BELITUNG – Sebanyak enam mahasiswa Politeknik Enjiniring Pertanian Indonesia melaksanakan praktik lapangan selama satu bulan di wilayah Kabupaten Belitung dan Belitung Timur, Provinsi Kepulauan Bangka Belitung. Kegiatan ini berfokus pada pendampingan langsung kepada petani dalam penguasaan alat dan mesin pertanian (Alsintan) guna meningkatkan efisiensi kerja dan produksi pangan daerah.
Selama masa praktik, mahasiswa mendampingi petani mengoperasikan hand traktor dan peralatan pertanian lain, sekaligus mendorong peralihan dari pola tanam tradisional menuju sistem yang lebih modern. Kehadiran mereka menjadi jembatan transfer teknologi agar petani terbiasa menerapkan cara kerja yang lebih cepat dan tepat.

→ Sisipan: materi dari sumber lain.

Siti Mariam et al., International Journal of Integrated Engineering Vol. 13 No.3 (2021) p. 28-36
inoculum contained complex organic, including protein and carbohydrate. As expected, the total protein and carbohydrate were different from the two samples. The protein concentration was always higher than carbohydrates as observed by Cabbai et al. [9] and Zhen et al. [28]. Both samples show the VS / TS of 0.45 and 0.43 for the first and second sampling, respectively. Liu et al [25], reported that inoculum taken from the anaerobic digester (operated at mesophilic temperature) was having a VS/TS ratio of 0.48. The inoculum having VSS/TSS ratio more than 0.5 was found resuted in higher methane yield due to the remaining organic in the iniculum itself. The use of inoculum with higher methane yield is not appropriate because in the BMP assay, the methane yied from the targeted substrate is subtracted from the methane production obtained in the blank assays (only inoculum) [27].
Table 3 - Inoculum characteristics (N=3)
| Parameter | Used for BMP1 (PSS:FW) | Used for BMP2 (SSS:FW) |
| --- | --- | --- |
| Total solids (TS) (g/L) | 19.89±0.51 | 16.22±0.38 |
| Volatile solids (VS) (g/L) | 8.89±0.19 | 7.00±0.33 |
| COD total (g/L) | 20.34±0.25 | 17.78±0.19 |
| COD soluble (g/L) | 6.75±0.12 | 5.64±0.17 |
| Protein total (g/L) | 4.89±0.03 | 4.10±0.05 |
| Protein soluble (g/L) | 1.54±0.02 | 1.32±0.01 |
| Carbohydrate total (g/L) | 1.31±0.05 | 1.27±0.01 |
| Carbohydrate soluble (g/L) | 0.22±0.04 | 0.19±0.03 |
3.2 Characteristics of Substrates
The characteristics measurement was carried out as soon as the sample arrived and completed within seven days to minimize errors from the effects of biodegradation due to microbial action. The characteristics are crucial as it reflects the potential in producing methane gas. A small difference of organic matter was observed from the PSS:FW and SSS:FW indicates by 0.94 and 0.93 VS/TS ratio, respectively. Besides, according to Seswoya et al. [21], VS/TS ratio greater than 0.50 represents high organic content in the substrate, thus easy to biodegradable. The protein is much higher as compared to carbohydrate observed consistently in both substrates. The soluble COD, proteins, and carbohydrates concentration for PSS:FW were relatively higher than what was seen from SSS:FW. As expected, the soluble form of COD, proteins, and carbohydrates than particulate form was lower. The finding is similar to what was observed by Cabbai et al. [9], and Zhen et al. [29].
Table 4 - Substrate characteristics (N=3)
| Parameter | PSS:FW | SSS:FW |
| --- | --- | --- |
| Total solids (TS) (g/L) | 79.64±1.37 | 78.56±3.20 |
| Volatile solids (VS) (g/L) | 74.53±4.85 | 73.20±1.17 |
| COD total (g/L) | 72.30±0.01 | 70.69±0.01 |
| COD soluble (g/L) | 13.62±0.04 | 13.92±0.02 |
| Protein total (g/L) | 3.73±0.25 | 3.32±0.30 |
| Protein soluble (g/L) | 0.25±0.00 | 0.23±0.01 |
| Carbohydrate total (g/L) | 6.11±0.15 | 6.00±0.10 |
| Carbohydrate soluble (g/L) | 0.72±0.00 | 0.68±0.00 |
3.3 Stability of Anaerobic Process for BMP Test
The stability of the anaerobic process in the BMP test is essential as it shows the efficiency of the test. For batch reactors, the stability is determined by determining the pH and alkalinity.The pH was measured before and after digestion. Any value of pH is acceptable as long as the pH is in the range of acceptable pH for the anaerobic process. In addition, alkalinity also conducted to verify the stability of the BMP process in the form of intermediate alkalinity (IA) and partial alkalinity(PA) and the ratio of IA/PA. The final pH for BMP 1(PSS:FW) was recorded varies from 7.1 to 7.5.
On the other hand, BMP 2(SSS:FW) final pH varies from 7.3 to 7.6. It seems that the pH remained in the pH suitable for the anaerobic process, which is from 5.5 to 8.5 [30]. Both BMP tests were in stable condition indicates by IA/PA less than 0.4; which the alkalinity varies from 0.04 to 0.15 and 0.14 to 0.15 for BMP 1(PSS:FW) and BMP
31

Plt Kepala Dinas Ketahanan Pangan dan Pertanian (DKPP) Belitung, Hamzah, menilai kehadiran mahasiswa sangat membantu mempercepat adopsi mekanisasi pertanian di wilayah tersebut. “Target kami jangka panjang adalah terciptanya efisiensi kerja, kenaikan hasil panen, serta perluasan lahan tanam. Langkah ini menjadi fondasi ketahanan pangan berkelanjutan di Belitung,” ujarnya.

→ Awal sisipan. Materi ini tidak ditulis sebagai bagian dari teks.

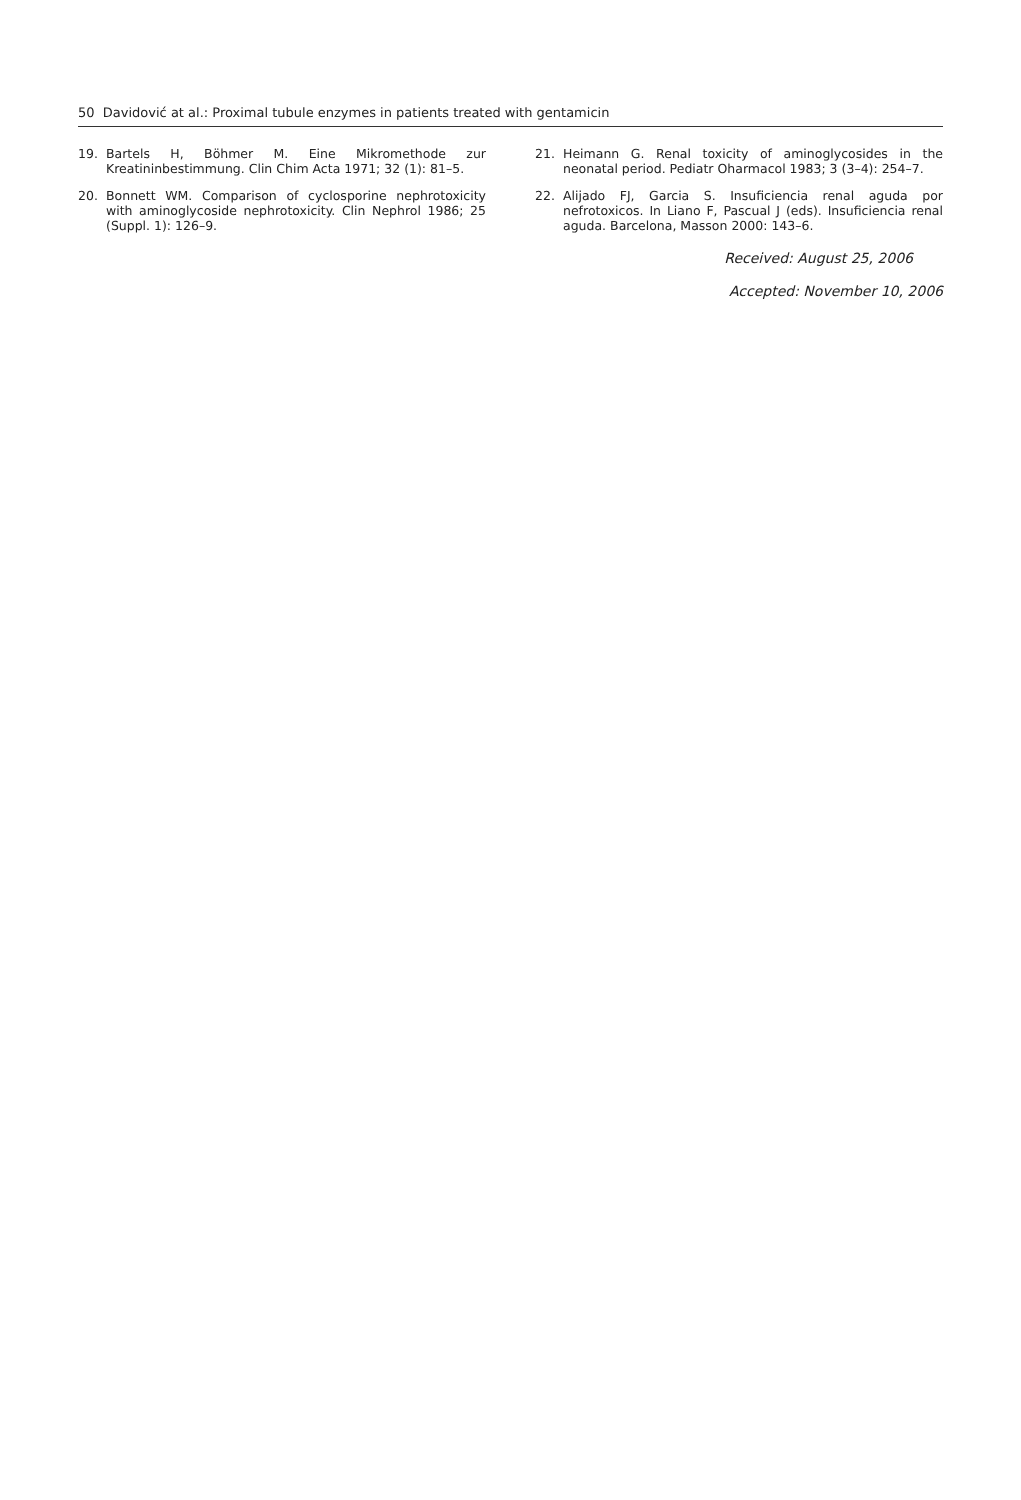50 Davidović at al.: Proximal tubule enzymes in patients treated with gentamicin
19. Bartels H, Böhmer M. Eine Mikromethode zur Kreatininbestimmung. Clin Chim Acta 1971; 32 (1): 81–5.
20. Bonnett WM. Comparison of cyclosporine nephrotoxicity with aminoglycoside nephrotoxicity. Clin Nephrol 1986; 25 (Suppl. 1): 126–9.
21. Heimann G. Renal toxicity of aminoglycosides in the neonatal period. Pediatr Oharmacol 1983; 3 (3–4): 254–7.
22. Alijado FJ, Garcia S. Insuficiencia renal aguda por nefrotoxicos. In Liano F, Pascual J (eds). Insuficiencia renal aguda. Barcelona, Masson 2000: 143–6.
Received: August 25, 2006
Accepted: November 10, 2006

Dampak yang diharapkan dari kegiatan ini meliputi penghematan waktu pengolahan tanah, peningkatan produktivitas, penambahan keterampilan petani, serta penguatan keberlanjutan sektor pertanian lokal. Praktik lapangan ini bukan sekadar sarana belajar mahasiswa, melainkan wujud sinergi nyata antara perguruan tinggi, pemerintah daerah, dan masyarakat tani.